A 525-N trunk is placed on an inclined plane that forms an angle of 30.0 degrees with the horizontal. What are the components of the weight parallel to the plane and normal to the plane?
Memorize this:
weight normal = mg cosTheta
weight parallel= mg Sin Theta.
Normal = 454.7 lbs
Parallel = 263 lbs
Well, if your equations are correct (which they are), then simple multiply 525 N, which is mg or weight, by the cosine of 30, then by the sine of 30.

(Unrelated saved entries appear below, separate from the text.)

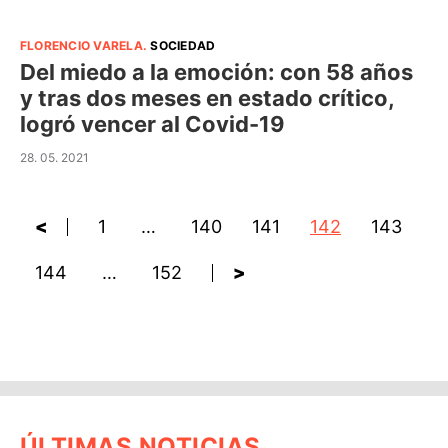
FLORENCIO VARELA
.
SOCIEDAD
Del miedo a la emoción: con 58 años
y tras dos meses en estado crítico,
logró vencer al Covid-19
28. 05. 2021
<
1
…
140
141
142
143
144
…
152
>
ÚLTIMAS NOTICIAS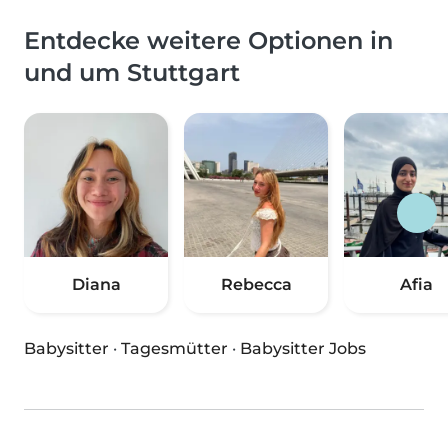
Entdecke weitere Optionen in
und um Stuttgart
Diana
Rebecca
Afia
Babysitter
·
Tagesmütter
·
Babysitter Jobs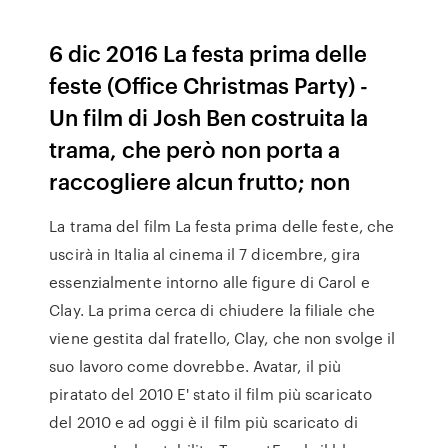
6 dic 2016 La festa prima delle
feste (Office Christmas Party) -
Un film di Josh Ben costruita la
trama, che però non porta a
raccogliere alcun frutto; non
La trama del film La festa prima delle feste, che
uscirà in Italia al cinema il 7 dicembre, gira
essenzialmente intorno alle figure di Carol e
Clay. La prima cerca di chiudere la filiale che
viene gestita dal fratello, Clay, che non svolge il
suo lavoro come dovrebbe. Avatar, il più
piratato del 2010 E' stato il film più scaricato
del 2010 e ad oggi è il film più scaricato di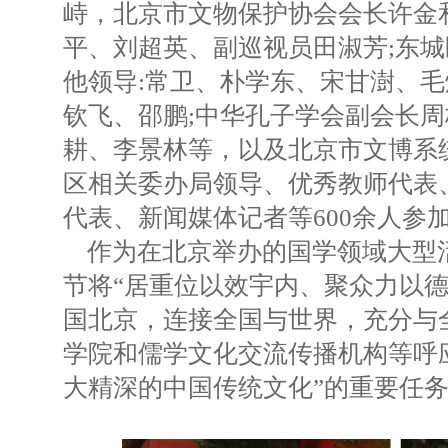
峙，北京市文物保护协会会长许金
平、刘超英、副巡视员田淑芳;东
他领导:常卫、朴学东、宋甘澍、
钦飞、邵鹏;中华孔子学会副会长
耕、李景林等，以及北京市文博系
区相关委办局领导、优秀教师代表
代表、新闻媒体记者等600余人参
作为在北京举办的国学领域大型
节将“居重位以效宇内、聚众力以德
国北京，连接全国与世界，充分与
学院和儒学文化交流传播机构等呼
大精深的中国传统文化”的重要任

weight normal is about 81 and weight parallel is about -519
To find the components of the weight parallel and normal to the inclined plane, you can use the formulas mentioned. Here's how:
Step 1: Determine the mass of the trunk. The trunk's weight is given as 525 N, which is the force due to gravity acting on the trunk. To find the mass (m), use the formula: weight = mass × gravitational acceleration (g). In this case, the value of g is approximately 9.8 m/s^2.
525 N = m × 9.8 m/s^2
Dividing both sides of the equation by 9.8 m/s^2 will give you the mass:
m = 525 N / 9.8 m/s^2
Step 2: Calculate the weight component normal to the plane. Use the formula weight normal = mass × g × cos(theta), where theta (θ) is the angle the inclined plane makes with the horizontal.
weight normal = m × g × cos(theta)
Substituting the known values:
weight normal = (mass from Step 1) × 9.8 m/s^2 × cos(30.0 degrees)
Step 3: Calculate the weight component parallel to the plane. Use the formula weight parallel = mass × g × sin(theta).
weight parallel = m × g × sin(theta)
Substituting the known values:
weight parallel = (mass from Step 1) × 9.8 m/s^2 × sin(30.0 degrees)
By plugging in the values and evaluating the trigonometric functions, you can find the components of the weight parallel and normal to the inclined plane.